No sound from live mode — Verify the WebSocket connection in your browser’s dev tools (Network tab, filter by WS). The /ws endpoint must show a connected state. Check that transport is set to “play” — notes are silent when transport is stopped.

Render returns 404 for preset — The preset path in config must match a directory under presets/. Use the /api/presets endpoint to list valid preset IDs.

Render returns 429 — You have exceeded the rate limit (20 requests per minute by default). Wait and retry, or increase the limit with the RATE_LIMIT_RPM environment variable.

Voice stealing clicks — When polyphony is exceeded, the engine steals the oldest voice with a 10ms crossfade. Increase maxPolyphony in your config or reduce the number of overlapping notes.

Different output on re-render — Make sure deterministic is set to "exact" and the rngSeed value is the same. The engine is fully deterministic when both are consistent.

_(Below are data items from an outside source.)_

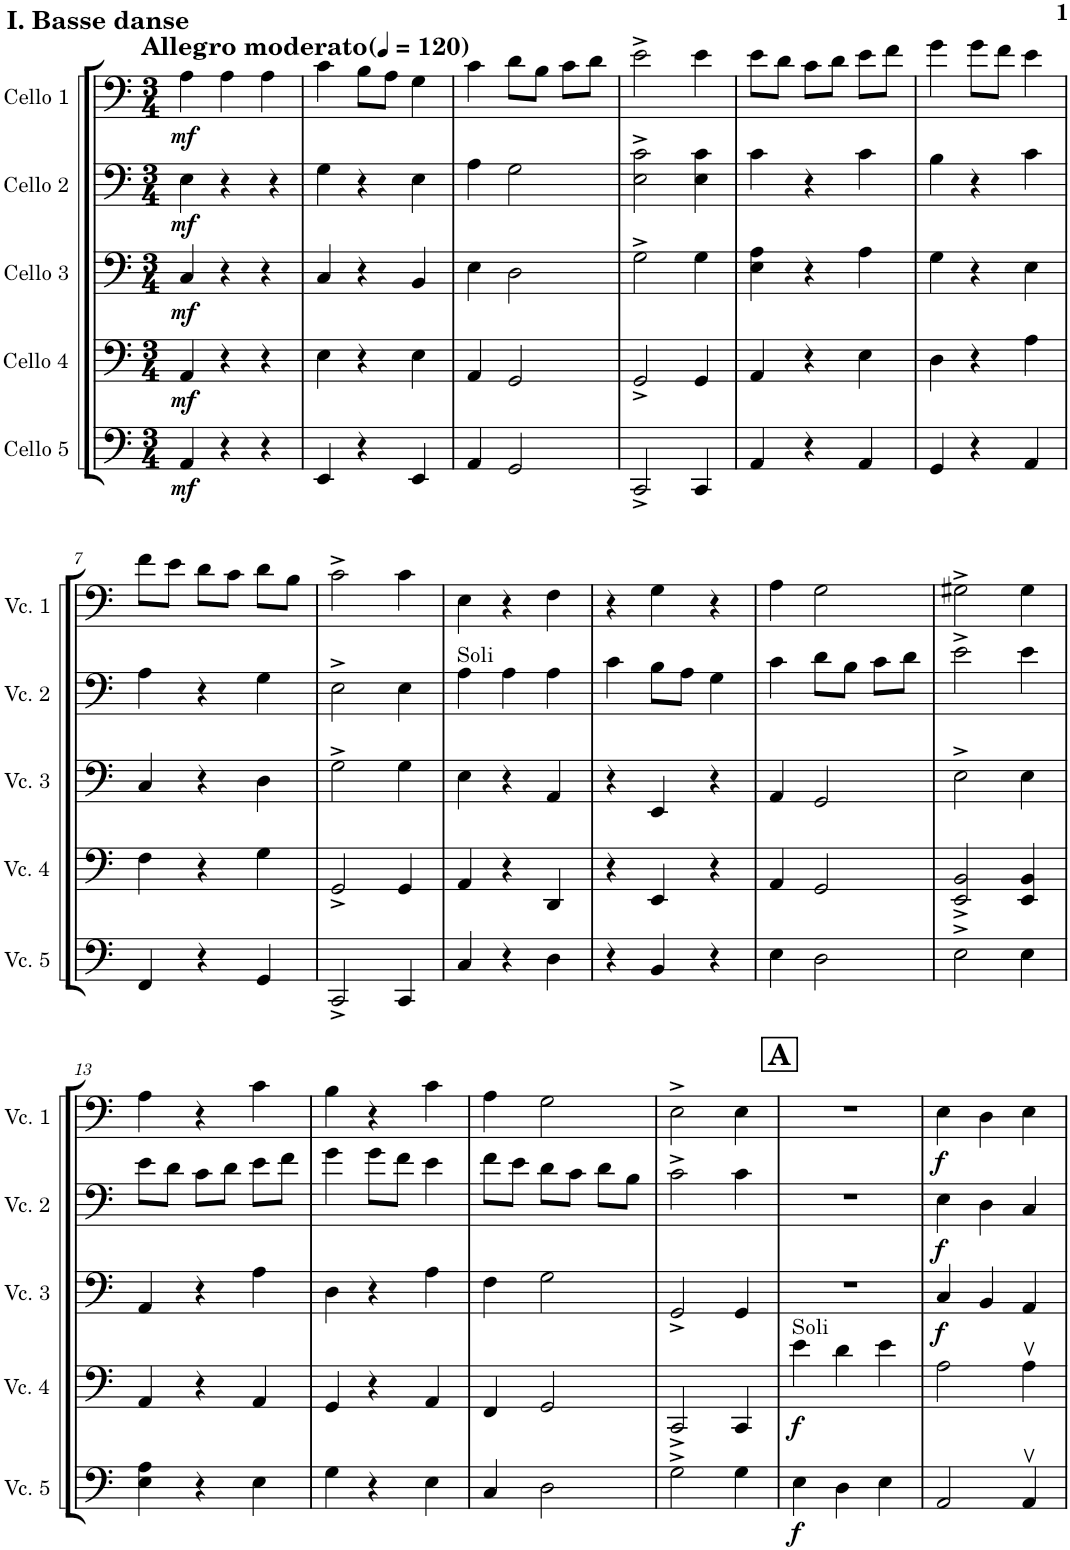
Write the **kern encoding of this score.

**kern	**dynam	**kern	**dynam	**kern	**dynam	**kern	**dynam	**kern	**dynam
*part5	*part5	*part4	*part4	*part3	*part3	*part2	*part2	*part1	*part1
*staff5	*staff5	*staff4	*staff4	*staff3	*staff3	*staff2	*staff2	*staff1	*staff1
*I"Cello 5	*	*I"Cello 4	*	*I"Cello 3	*	*I"Cello 2	*	*I"Cello 1	*
*clefF4	*	*clefF4	*	*clefF4	*	*clefF4	*	*clefF4	*
*k[]	*	*k[]	*	*k[]	*	*k[]	*	*k[]	*
*M3/4	*	*M3/4	*	*M3/4	*	*M3/4	*	*M3/4	*
*MM120	*	*MM120	*	*MM120	*	*MM120	*	*MM120	*
=1	=1	=1	=1	=1	=1	=1	=1	=1	=1
!	!	!	!	!	!	!	!	!LO:TX:a:B:t=I. Basse danse	!
!	!	!	!	!	!	!	!	!LO:TX:a:B:t=Allegro moderato	!
!	!LO:DY:b	!	!LO:DY:b	!	!LO:DY:b	!	!LO:DY:b	!	!LO:DY:b
4AA/	mf	4AA/	mf	4C/	mf	4E\	mf	4A\	mf
4r	.	4r	.	4r	.	4r	.	4A\	.
4r	.	4r	.	4r	.	4r	.	4A\	.
=2	=2	=2	=2	=2	=2	=2	=2	=2	=2
4EE/	.	4E\	.	4C/	.	4G\	.	4c\	.
4r	.	4r	.	4r	.	4r	.	8B\L	.
.	.	.	.	.	.	.	.	8A\J	.
4EE/	.	4E\	.	4BB/	.	4E\	.	4G\	.
=3	=3	=3	=3	=3	=3	=3	=3	=3	=3
4AA/	.	4AA/	.	4E\	.	4A\	.	4c\	.
2GG/	.	2GG/	.	2D\	.	2G\	.	8d\L	.
.	.	.	.	.	.	.	.	8B\J	.
.	.	.	.	.	.	.	.	8c\L	.
.	.	.	.	.	.	.	.	8d\J	.
=4	=4	=4	=4	=4	=4	=4	=4	=4	=4
2CC^/	.	2GG^/	.	2G^\	.	2E\^ 2c\^	.	2e^\	.
4CC/	.	4GG/	.	4G\	.	4E\ 4c\	.	4e\	.
=5	=5	=5	=5	=5	=5	=5	=5	=5	=5
4AA/	.	4AA/	.	4E\ 4A\	.	4c\	.	8e\L	.
.	.	.	.	.	.	.	.	8d\J	.
4r	.	4r	.	4r	.	4r	.	8c\L	.
.	.	.	.	.	.	.	.	8d\J	.
4AA/	.	4E\	.	4A\	.	4c\	.	8e\L	.
.	.	.	.	.	.	.	.	8f\J	.
=6	=6	=6	=6	=6	=6	=6	=6	=6	=6
4GG/	.	4D\	.	4G\	.	4B\	.	4g\	.
4r	.	4r	.	4r	.	4r	.	8g\L	.
.	.	.	.	.	.	.	.	8f\J	.
4AA/	.	4A\	.	4E\	.	4c\	.	4e\	.
!!LO:LB:g=z
=7	=7	=7	=7	=7	=7	=7	=7	=7	=7
4FF/	.	4F\	.	4C/	.	4A\	.	8f\L	.
.	.	.	.	.	.	.	.	8e\J	.
4r	.	4r	.	4r	.	4r	.	8d\L	.
.	.	.	.	.	.	.	.	8c\J	.
4GG/	.	4G\	.	4D\	.	4G\	.	8d\L	.
.	.	.	.	.	.	.	.	8B\J	.
=8	=8	=8	=8	=8	=8	=8	=8	=8	=8
2CC^/	.	2GG^/	.	2G^\	.	2E^\	.	2c^\	.
4CC/	.	4GG/	.	4G\	.	4E\	.	4c\	.
=9	=9	=9	=9	=9	=9	=9	=9	=9	=9
!	!	!	!	!	!	!LO:TX:a:t=Soli	!	!	!
4C/	.	4AA/	.	4E\	.	4A\	.	4E\	.
4r	.	4r	.	4r	.	4A\	.	4r	.
4D\	.	4DD/	.	4AA/	.	4A\	.	4F\	.
=10	=10	=10	=10	=10	=10	=10	=10	=10	=10
4r	.	4r	.	4r	.	4c\	.	4r	.
4BB/	.	4EE/	.	4EE/	.	8B\L	.	4G\	.
.	.	.	.	.	.	8A\J	.	.	.
4r	.	4r	.	4r	.	4G\	.	4r	.
=11	=11	=11	=11	=11	=11	=11	=11	=11	=11
4E\	.	4AA/	.	4AA/	.	4c\	.	4A\	.
2D\	.	2GG/	.	2GG/	.	8d\L	.	2G\	.
.	.	.	.	.	.	8B\J	.	.	.
.	.	.	.	.	.	8c\L	.	.	.
.	.	.	.	.	.	8d\J	.	.	.
=12	=12	=12	=12	=12	=12	=12	=12	=12	=12
2E^\	.	2EE/^ 2BB/^	.	2E^\	.	2e^\	.	2G#X^\	.
4E\	.	4EE/ 4BB/	.	4E\	.	4e\	.	4G#\	.
!!LO:LB:g=z
=13	=13	=13	=13	=13	=13	=13	=13	=13	=13
4E\ 4A\	.	4AA/	.	4AA/	.	8e\L	.	4A\	.
.	.	.	.	.	.	8d\J	.	.	.
4r	.	4r	.	4r	.	8c\L	.	4r	.
.	.	.	.	.	.	8d\J	.	.	.
4E\	.	4AA/	.	4A\	.	8e\L	.	4c\	.
.	.	.	.	.	.	8f\J	.	.	.
=14	=14	=14	=14	=14	=14	=14	=14	=14	=14
4G\	.	4GG/	.	4D\	.	4g\	.	4B\	.
4r	.	4r	.	4r	.	8g\L	.	4r	.
.	.	.	.	.	.	8f\J	.	.	.
4E\	.	4AA/	.	4A\	.	4e\	.	4c\	.
=15	=15	=15	=15	=15	=15	=15	=15	=15	=15
4C/	.	4FF/	.	4F\	.	8f\L	.	4A\	.
.	.	.	.	.	.	8e\J	.	.	.
2D\	.	2GG/	.	2G\	.	8d\L	.	2G\	.
.	.	.	.	.	.	8c\J	.	.	.
.	.	.	.	.	.	8d\L	.	.	.
.	.	.	.	.	.	8B\J	.	.	.
=16	=16	=16	=16	=16	=16	=16	=16	=16	=16
2G^\	.	2CC^/	.	2GG^/	.	2c^\	.	2E^\	.
4G\	.	4CC/	.	4GG/	.	4c\	.	4E\	.
!!LO:REH:place=s1:a:B:cj:fs=14:t=A
=17	=17	=17	=17	=17	=17	=17	=17	=17	=17
!	!	!LO:TX:a:t=Soli	!	!	!	!	!	!	!
!	!LO:DY:b	!	!LO:DY:b	!	!	!	!	!	!
4E\	f	4e\	f	2.r	.	2.r	.	2.r	.
4D\	.	4d\	.	.	.	.	.	.	.
4E\	.	4e\	.	.	.	.	.	.	.
=18	=18	=18	=18	=18	=18	=18	=18	=18	=18
!	!	!	!	!	!LO:DY:b	!	!LO:DY:b	!	!LO:DY:b
2AA/	.	2A\	.	4C/	f	4E\	f	4E\	f
.	.	.	.	4BB/	.	4D\	.	4D\	.
4AAv/	.	4Av\	.	4AA/	.	4C/	.	4E\	.
=	=	=	=	=	=	=	=	=	=
*-	*-	*-	*-	*-	*-	*-	*-	*-	*-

Once you have rendered your first score, explore these handbook pages to go deeper:

  • Getting Started — install instructions, dev server setup, environment variables
  • Architecture — how the synthesis pipeline works, directory layout, signal flow
  • Voice Presets — browse the 15 bundled presets, understand timbre data, inspect preset manifests
  • Cockpit UI and Jam Sessions — use the piano roll editor, play live, collaborate in multi-user sessions
  • API Reference — REST endpoints, WebSocket protocol, authentication, error handling
TermDefinition
Additive synthesisBuilding sound by summing sine waves (harmonics) at integer multiples of a fundamental frequency.
ADSR / ASREnvelope shape controlling amplitude over time. This engine uses Attack-Sustain-Release (no separate decay phase).
ARPAbetA phonetic notation system used by the CMU Pronouncing Dictionary. Phonemes like AH, IY, and K represent speech sounds.
Block sizeThe number of audio samples processed per rendering step. Smaller blocks mean lower latency; larger blocks mean better throughput.
BPMBeats per minute — the tempo of a score or jam session.
BreathinessThe amount of noise mixed into the voice signal, controlled per note or via automation lanes.
DeterministicGiven the same inputs (score, preset, seed), the engine produces identical output every time.
EventTapeA recording of all note events during a jam session, with timestamps and participant attribution.
FormantA resonant frequency of the vocal tract that shapes vowel identity. The spectral envelope encodes formant structure.
G2P (grapheme-to-phoneme)Converting written text (like “hello”) into phoneme sequences (like HH-AH-L-OW).
HarmonicA sine wave at an integer multiple of the fundamental frequency. The first harmonic is the fundamental itself.
MIDI note numberA standard pitch identifier where 60 = middle C, 69 = A4 (440 Hz).
PolyphonyThe number of notes that can sound simultaneously. When exceeded, the engine steals the oldest voice.
PresetA frozen analysis artifact containing spectral data for a specific singing voice.
RNG seedA number that initializes the random number generator, ensuring reproducible noise patterns across renders.
Spectral envelopeA smooth curve describing the relative amplitude of harmonics, encoding vowel identity and voice character.
TimbreA sub-voice within a preset (e.g., AH, EE, OO) representing a vowel shape. The engine blends between timbres.
VocalScoreThe JSON input format describing notes, lyrics, tempo, and automation for a render.
Voice stealingWhen polyphony is exceeded, the engine recycles the oldest active voice with a short crossfade to avoid clicks.
WebSocketA persistent bidirectional connection used for real-time audio streaming and jam session communication.